_TASK DIRECTIONS_: From the data below, copy out every line in which the word "time" occurs.

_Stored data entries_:
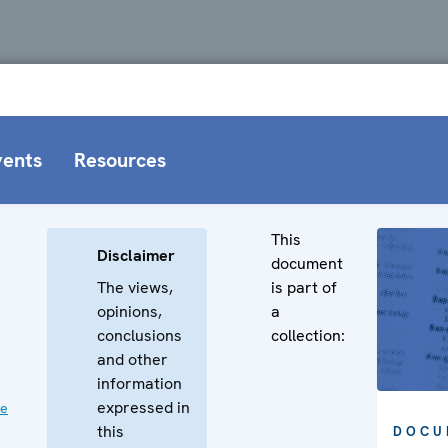
vents
Resources
This
Disclaimer
document
The views,
is part of
opinions,
a
conclusions
collection:
and other
information
expressed in
ve
this
DOCU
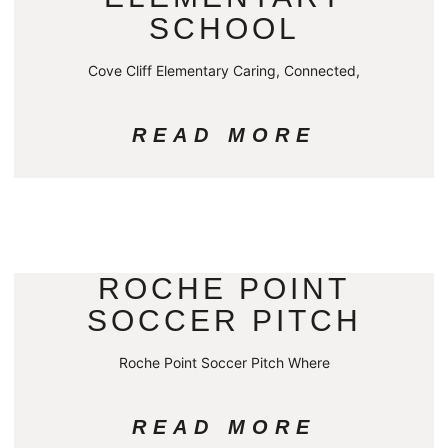
SCHOOL
Cove Cliff Elementary Caring, Connected,
READ MORE
ROCHE POINT
SOCCER PITCH
Roche Point Soccer Pitch Where
READ MORE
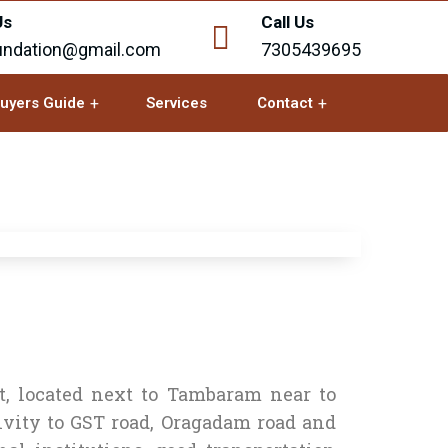
Us
Call Us
undation@gmail.com
7305439695
uyers Guide
Services
Contact
t, located next to Tambaram near to
ity to GST road, Oragadam road and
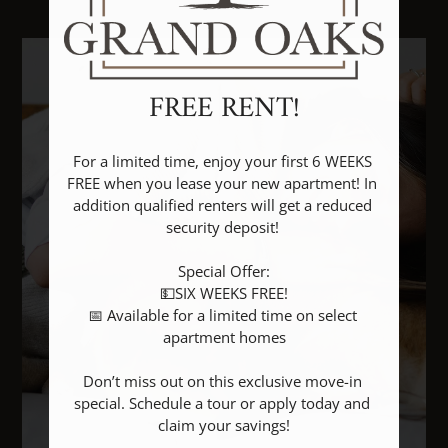
Floor Plans & Availability
Amenities
Pets
FREE RENT!
Neighborhood
Apply
For a limited time, enjoy your first 6 WEEKS 
Rental Criteria
FREE when you lease your new apartment! In 
addition qualified renters will get a reduced 
Contact
security deposit! 

Residents
E-Brochure
Special Offer:

💵SIX WEEKS FREE!

Nearby Communities
📅 Available for a limited time on select 
apartment homes

Don’t miss out on this exclusive move-in 
special. Schedule a tour or apply today and 
claim your savings!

_TASK SOLUTION_:
For a limited time, enjoy your first 6 WEEKS 
📅 Available for a limited time on select 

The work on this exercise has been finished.